Wednesday, June 1, 2011

PR Special Edition (40): Amalie Howard Guest Post!

Poisoned Rationality Special  Edition

Welcome to another Poisoned Rationality Special Edition!   Today we have Amalie  Howard, author of Bloodspell discussing with us her writing!

The spell was simple …

Cruentus Protectum. Defend the Blood.

But what do you do if your blood is your enemy?

Victoria Warrick has always known she was different. An outcast at school, she is no stranger to adversity. But when she receives an old journal for her seventeenth birthday, nothing prepares her for the dark secrets it holds—much less one that reveals she’s a witch with unimaginable power.

What’s more, when she meets the dazzling but enigmatic Christian Devereux, she has no idea how much her life is about to change. Enemies will hunt her. Friends will turn on her. The terrible curse that makes her blood run black will stop at nothing to control her. And Christian has a sinister secret of his own …

Without knowing whom to trust, can Victoria survive her blood’s deadly desires? Or will she lose everything, including herself?


Creating the Confines of the World You Write In

Honestly, the stuff that goes on in my head on any given day is mind-boggling. I have an extremely active imagination, and my brain will go off on tangents even if I’m thinking about the most mundane thing. I invent whole alternate realities even if I’m doing something as simple as eating a sandwich. But of course, these scenarios make complete sense to me … but try explaining them to someone else! I’ve had this problem with every idea for a novel I’ve come up with – the minute I try to articulate my idea, it becomes so complicated and complex that it just ends up confusing everybody, me included.

This is why world-building is so critical. Think of world-building as the foundation of the story – you lay the groundwork and everything else rests on top of that. But it’s not like building a house, where you lay the foundation and then the exterior walls. In some cases, world-building starts inside the house in a room, and then branches out from there through other doors and other rooms. The latter is more in line with my approach.

The saying “Rome wasn’t built in a day” is very applicable to the world of Bloodspell. It’s not something that just happens, it’s more of an evolution. When I started writing Bloodspell, it was really character-driven, in that it was about Victoria – this girl who has this incredible magical power that can either destroy her or make her stronger. The real world-building then begins once I have that main character down because she is so central to the entire story. Who is she? What motivates her? What are her dreams or her fears? Who are her friends? Does she have a boyfriend? What is she most afraid of? How or why will she overcome it?

Think of Victoria as a dot, and then all of these successive elements as circles surrounding the dot. That’s how my world—and eventually my novel—gets built. Eventually, you have to tweak the circles so that they make sense in relation to the characters, the environment, and how they interact within that environment with each other. It all has to make some kind of cohesive sense. Of course, keep in mind that I am talking at a very high level. World-building can become extremely granular, especially when you’re working on the details of where a character lives, or where the Vampire Council headquarters are, or what’s the backstory behind the main character’s curse. Some of your circles then have to interlock with other circles, and connect to bring everything together.

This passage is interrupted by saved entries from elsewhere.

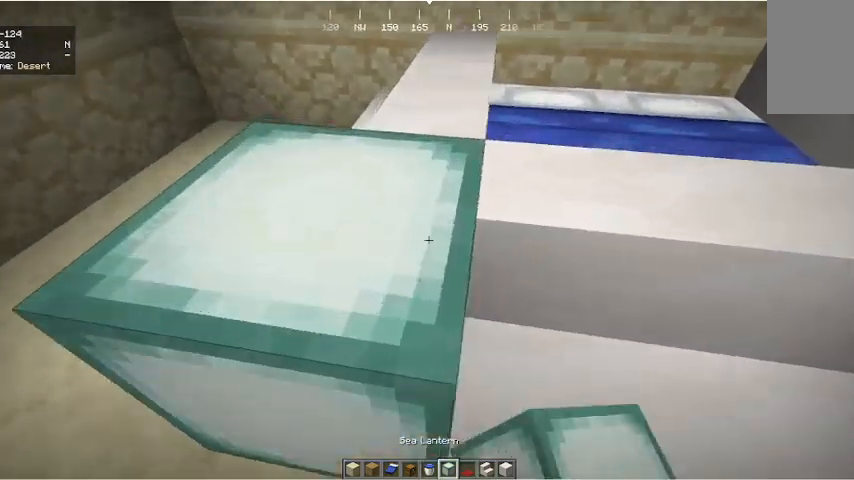
{"keys": ["w"], "mouse": [], "events": []}
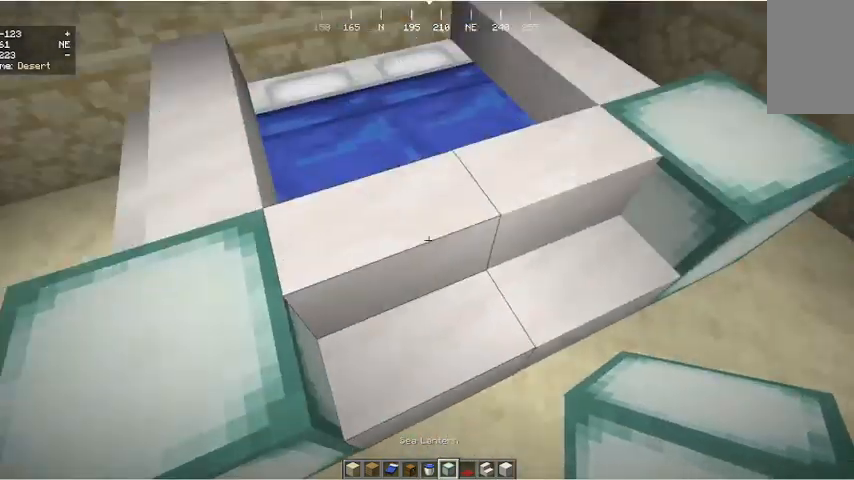
{"keys": ["a", "w"], "mouse": [], "events": [[33, "a", "down"], [133, "w", "up"], [333, "w", "down"]]}
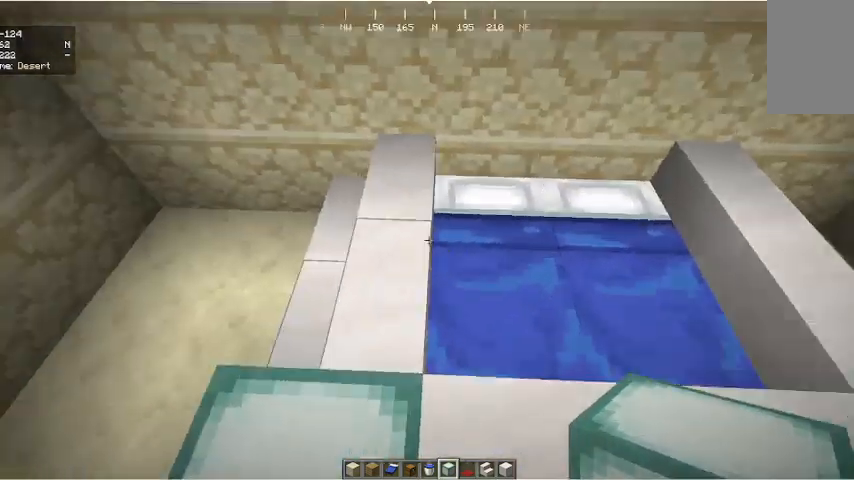
{"keys": [], "mouse": [], "events": [[133, "a", "up"], [200, "w", "up"]]}
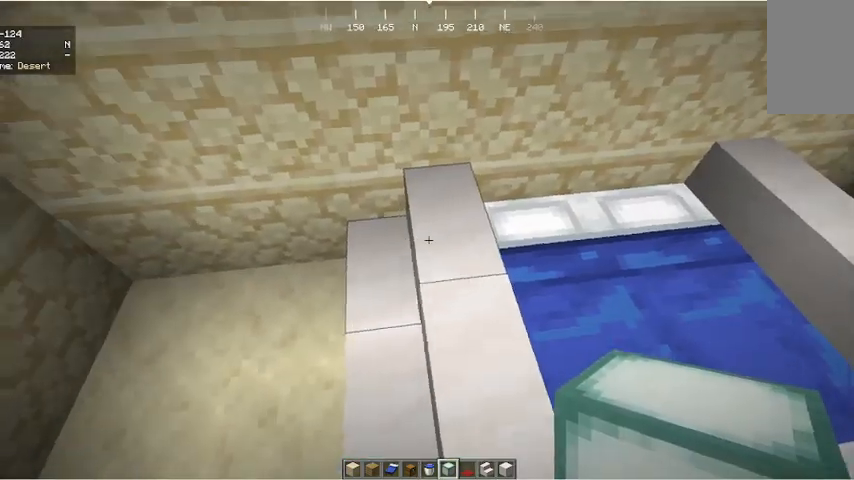
{"keys": [], "mouse": [], "events": []}
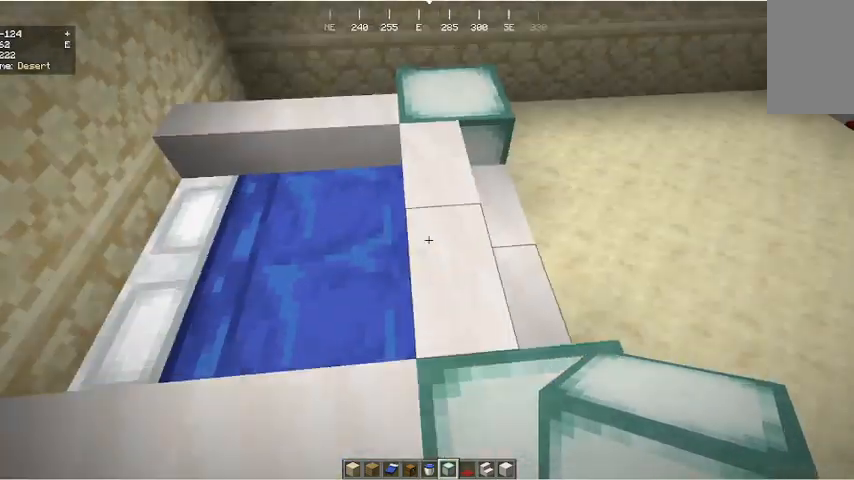
{"keys": ["w"], "mouse": [], "events": [[67, "a", "down"], [167, "w", "down"], [333, "a", "up"]]}
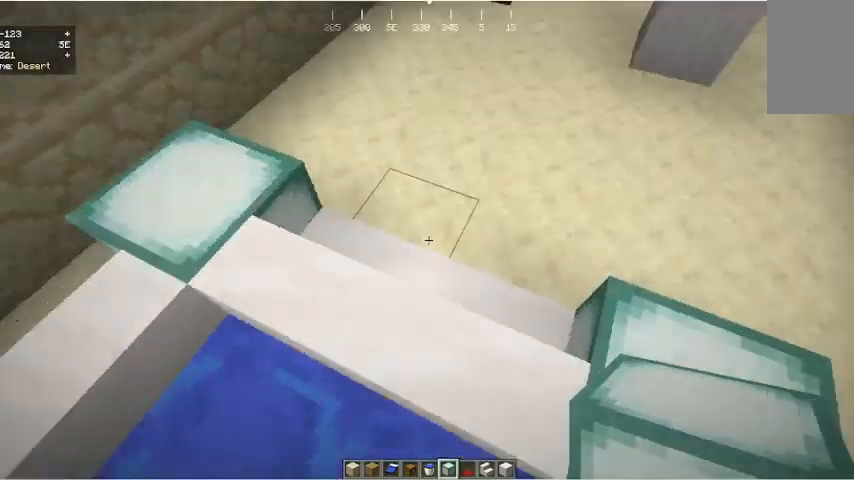
{"keys": ["w"], "mouse": [], "events": [[33, "a", "down"], [100, "w", "up"], [200, "a", "up"], [333, "w", "down"]]}
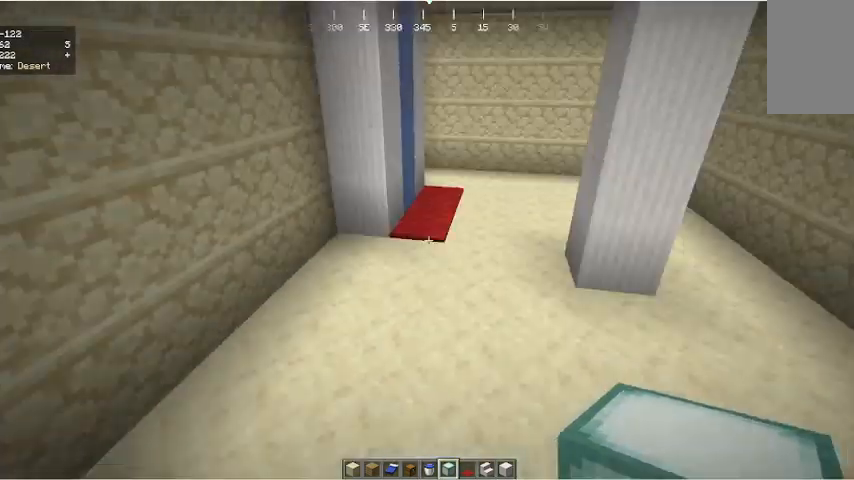
{"keys": ["w"], "mouse": [], "events": [[400, "w", "up"], [500, "w", "down"]]}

I read somewhere once that when you’re creating a new world or a world that’s parallel to ours (as is the case with Urban Fantasy), it has to have structure and rules. These rules have to be believable to the reader, or otherwise everything will come crashing down. That makes a lot of sense to me because if I don’t believe something within the world of a novel that I’m reading, immediately, I start to doubt its plausibility, and then it’s like a house of cards and a big rush of wind. An example with Bloodspell is Leto, the talking cat. For some, a talking animal may introduce some skepticism, but to counter this, I made sure that I approached it from the point of view that “familiars” are very much a part of the witch/wizarding world, for example in Sabrina, the Teenage Witch. Therein lies immediate credibility. It makes sense in the world I have built when tied in to the worlds that other writers have created in other books or movies.

All that said, the most important thing in maintaining the confines of the world that the story is set in, is going to be the editing process. That’s why in my case, Bloodspell took 3 months to write, and over a year to edit! My first draft was six hundred pages, and the final novel is just about four hundred. The editing process is critical in really shaping the world that you have created – tying up loose ends, making things sharper and sleeker, and removing superfluous material that doesn’t contribute to the core story. My agent called that “trimming the fat.” This is obviously the hardest part of writing a book because it’s like getting rid of parts of yourself, and parts of the world that you created. But as hard as that is, your end-product will always be
better for it.

Hopefully the world of Bloodspell will be an interesting and compelling place that many readers will want to lose themselves in, at least for a few hours!